“You were the future once …”
When David Cameron famously made that remark on his first encounter with Tony Blair across the despatch box, he employed a very effective communication device. This week, Ed Miliband tried the same trick (“Mr Cameron, you were an optimist once”). It was clearly intended to have the same effect – if not a bigger one. The words “hoist” and “Cameron’s petard” must have been bandied excitedly around the new leader’s drafting table when some bright spark came up with the idea.
But it hardly registered at all. Why not? Lots of reasons, actually …
When Cameron used the phrase, he wasn’t just making a statement about Blair having his future behind him.

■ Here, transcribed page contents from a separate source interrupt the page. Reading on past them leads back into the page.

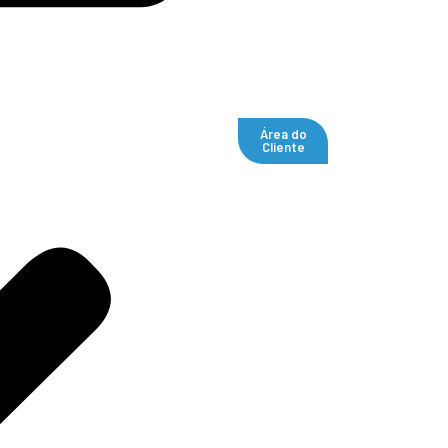
Área do
Cliente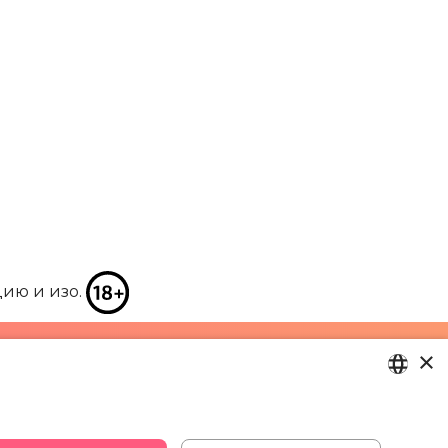
цию и изо.
×
29 994 357
LATVIAN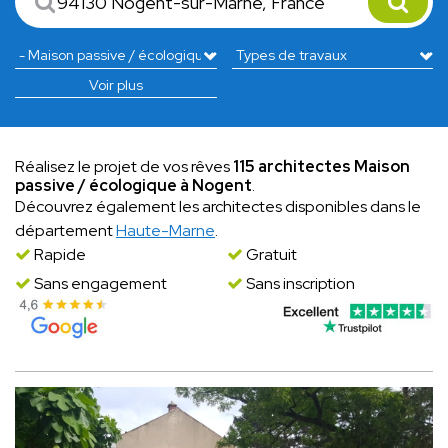
Voir plus
Réalisez le projet de vos rêves
115 architectes Maison
passive / écologique à Nogent
.
Découvrez également les architectes disponibles dans le
département
Haute-Marne
.
Rapide
Gratuit
Sans engagement
Sans inscription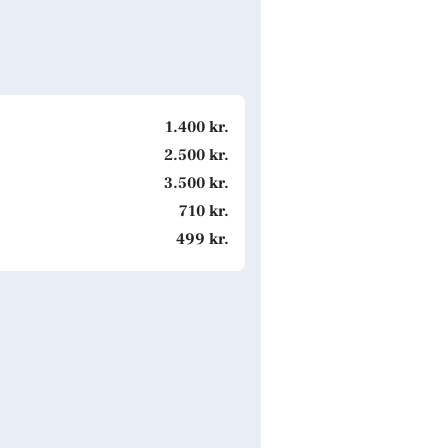
1.400 kr.
2.500 kr.
3.500 kr.
710 kr.
499 kr.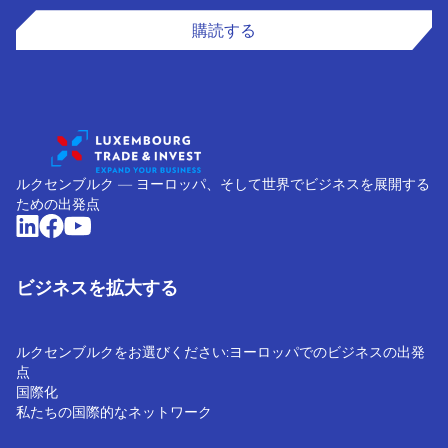
購読する
ルクセンブルク ― ヨーロッパ、そして世界でビジネスを展開する
ための出発点
ビジネスを拡大する
ルクセンブルクをお選びください:ヨーロッパでのビジネスの出発
点
国際化
私たちの国際的なネットワーク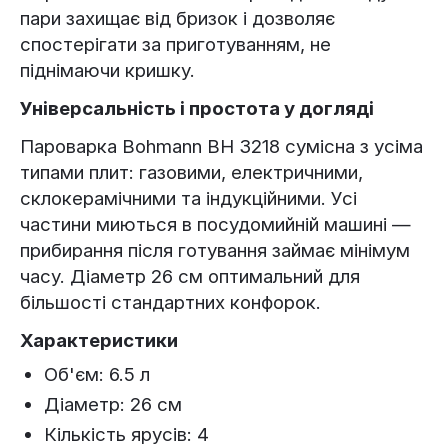
пари захищає від бризок і дозволяє
спостерігати за приготуванням, не
піднімаючи кришку.
Універсальність і простота у догляді
Пароварка Bohmann BH 3218 сумісна з усіма
типами плит: газовими, електричними,
склокерамічними та індукційними. Усі
частини миються в посудомийній машині —
прибирання після готування займає мінімум
часу. Діаметр 26 см оптимальний для
більшості стандартних конфорок.
Характеристики
Об'єм: 6.5 л
Діаметр: 26 см
Кількість ярусів: 4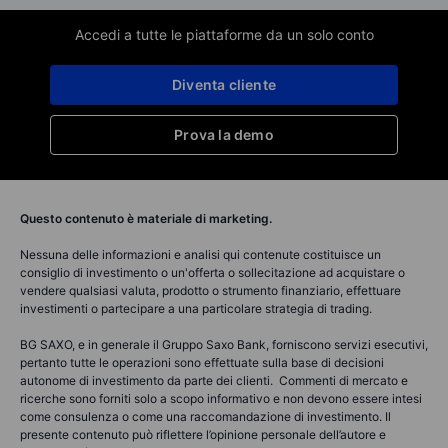
Accedi a tutte le piattaforme da un solo conto
Diventa cliente
Prova la demo
Questo contenuto è materiale di marketing.
Nessuna delle informazioni e analisi qui contenute costituisce un
consiglio di investimento o un'offerta o sollecitazione ad acquistare o
vendere qualsiasi valuta, prodotto o strumento finanziario, effettuare
investimenti o partecipare a una particolare strategia di trading.
BG SAXO, e in generale il Gruppo Saxo Bank, forniscono servizi esecutivi,
pertanto tutte le operazioni sono effettuate sulla base di decisioni
autonome di investimento da parte dei clienti. Commenti di mercato e
ricerche sono forniti solo a scopo informativo e non devono essere intesi
come consulenza o come una raccomandazione di investimento. Il
presente contenuto può riflettere l’opinione personale dell’autore e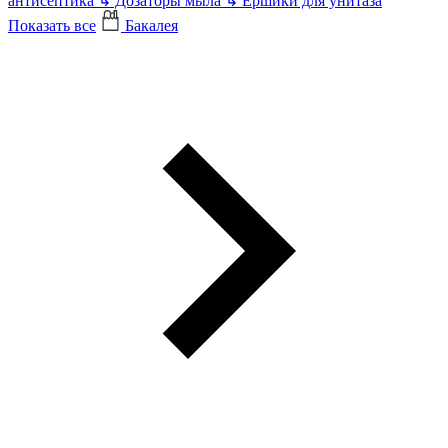
антисептика
↳
Дозаторы мыла
↳
Ершики для унитаза
Показать все
Бакалея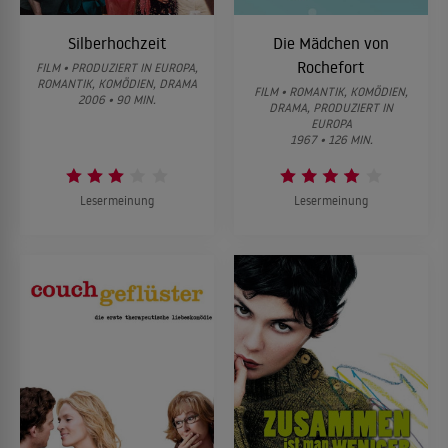
Silberhochzeit
Die Mädchen von
Rochefort
FILM • PRODUZIERT IN EUROPA,
ROMANTIK, KOMÖDIEN, DRAMA
FILM • ROMANTIK, KOMÖDIEN,
2006 • 90 MIN.
DRAMA, PRODUZIERT IN
EUROPA
1967 • 126 MIN.
Lesermeinung
Lesermeinung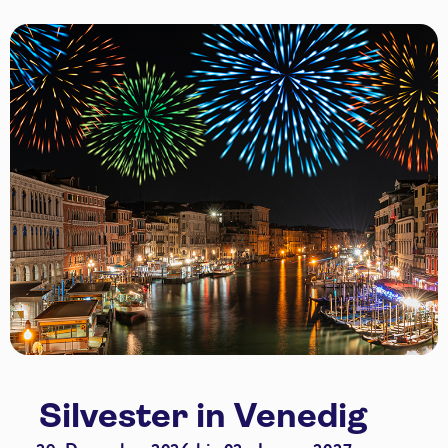
Silvester in Venedig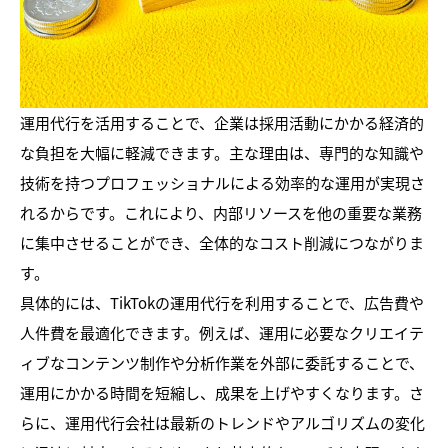
運用代行を活用することで、企業は採用活動にかかる経済的
な負担を大幅に軽減できます。主な理由は、専門的な知識や
技術を持つプロフェッショナルによる効率的な運用が実現さ
れるからです。これにより、内部リソースを他の重要な業務
に集中させることができ、全体的なコスト削減につながりま
す。
具体的には、TikTokの運用代行を利用することで、広告費や
人件費を最適化できます。例えば、運用に必要なクリエイテ
ィブなコンテンツ制作や分析作業を外部に委託することで、
運用にかかる時間を短縮し、成果を上げやすくなります。さ
らに、運用代行会社は最新のトレンドやアルゴリズムの変化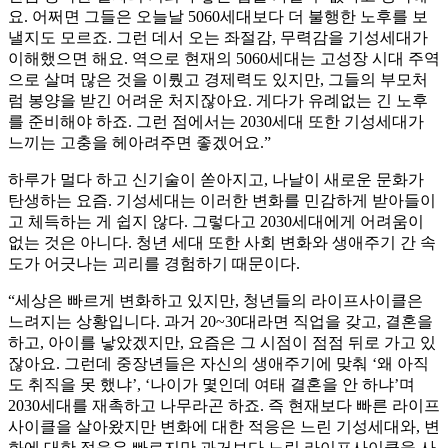
요. 어쩌면 그들은 오늘날 5060세대보다 더 불행한 노후를 보
낼지도 모르죠. 그런 데서 오는 좌절감, 무력감을 기성세대가
이해했으면 해요. 역으로 현재의 5060세대는 고성장 시대 주역
으로 살며 많은 것을 이뤘고 경제력도 있지만, 그들의 부모처
럼 봉양을 받긴 어려운 처지잖아요. 게다가 유례없는 긴 노후
를 준비해야 하죠. 그런 점에서는 2030세대 또한 기성세대가
느끼는 고충을 헤아려주면 좋겠어요.”
하루가 멀다 하고 신기술이 쏟아지고, 나날이 새로운 문화가
탄생하는 요즘. 기성세대는 이러한 변화를 민감하게 받아들이
고 체득하는 게 쉽지 않다. 그렇다고 2030세대에게 어려움이
없는 것은 아니다. 청년 세대 또한 사회 변화와 생애주기 간 속
도가 어긋나는 괴리를 경험하기 때문이다.
“세상은 빠르게 변화하고 있지만, 청년들의 라이프사이클은
느려지는 상황입니다. 과거 20~30대라면 직업을 갖고, 결혼을
하고, 아이를 낳았겠지만, 요즘은 그 시점이 점점 뒤로 가고 있
잖아요. 그런데 중장년들은 자신의 생애주기에 맞춰 ‘왜 아직
도 취직을 못 했냐’, ‘나이가 몇인데 여태 결혼을 안 하냐’며
2030세대를 재촉하고 나무라곤 하죠. 즉 현재보다 빠른 라이프
사이클을 살아왔지만 변화에 대한 적응은 느린 기성세대와, 변
화에 대한 적응은 빠르지만 과거보다 느린 라이프사이클을 사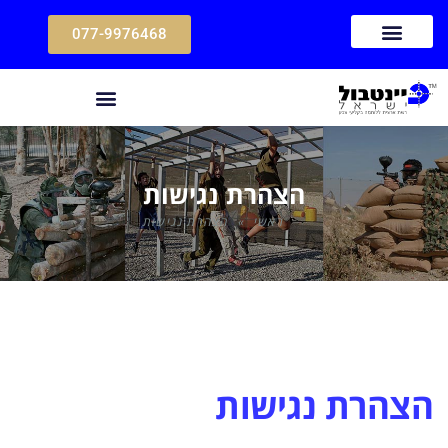
077-9976468
הצהרת נגישות
ראשי
»
הצהרת נגישות
הצהרת נגישות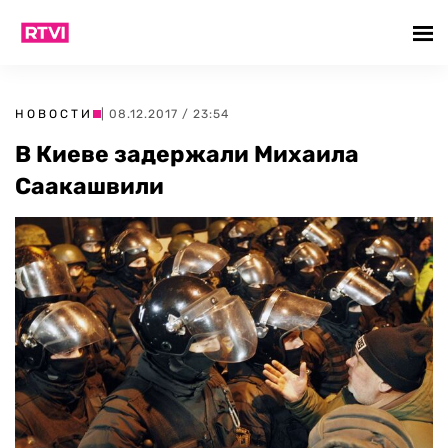
НОВОСТИ
| 08.12.2017 / 23:54
В Киеве задержали Михаила
Саакашвили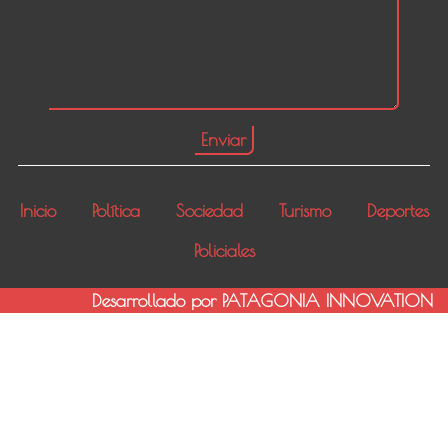
Inicio
Política
Sociedad
Turismo
Deportes
Policiales
Desarrollado por PATAGONIA INNOVATION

Cameron was also planting in our minds the idea that he – David Cameron, newly elected leader of the opposition – was now our future. It was two statements rolled into one.
But not so for Miliband. The words “You were an optimist once” came after a series of attacks on the government, a government with almost five years left to run. Ed Miliband clearly isn’t optimistic about the immediate future. The double meaning simply wasn’t there.
Miliband then claimed, several times in the closing of his speech, that he (and Labour) are now the optimists in politics. In doing so, he saddled himself with a claim that can be used against him in the exchanges to come. Cameron, by contrast, had never actually claimed to be the future. He had planted the idea in our minds without ever using the phrase about himself. One of the most powerful selling techniques is to make a statement which leaves everyone thinking something warm and exciting about the product, without the salesman ever actually making the claim.
As I write this, David Miliband has just announced his withdrawal – for the time being at least – from front line politics. Famously, he was the Miliband once. If Ed doesn’t acquire some better communications advice, he might not be the Miliband for long.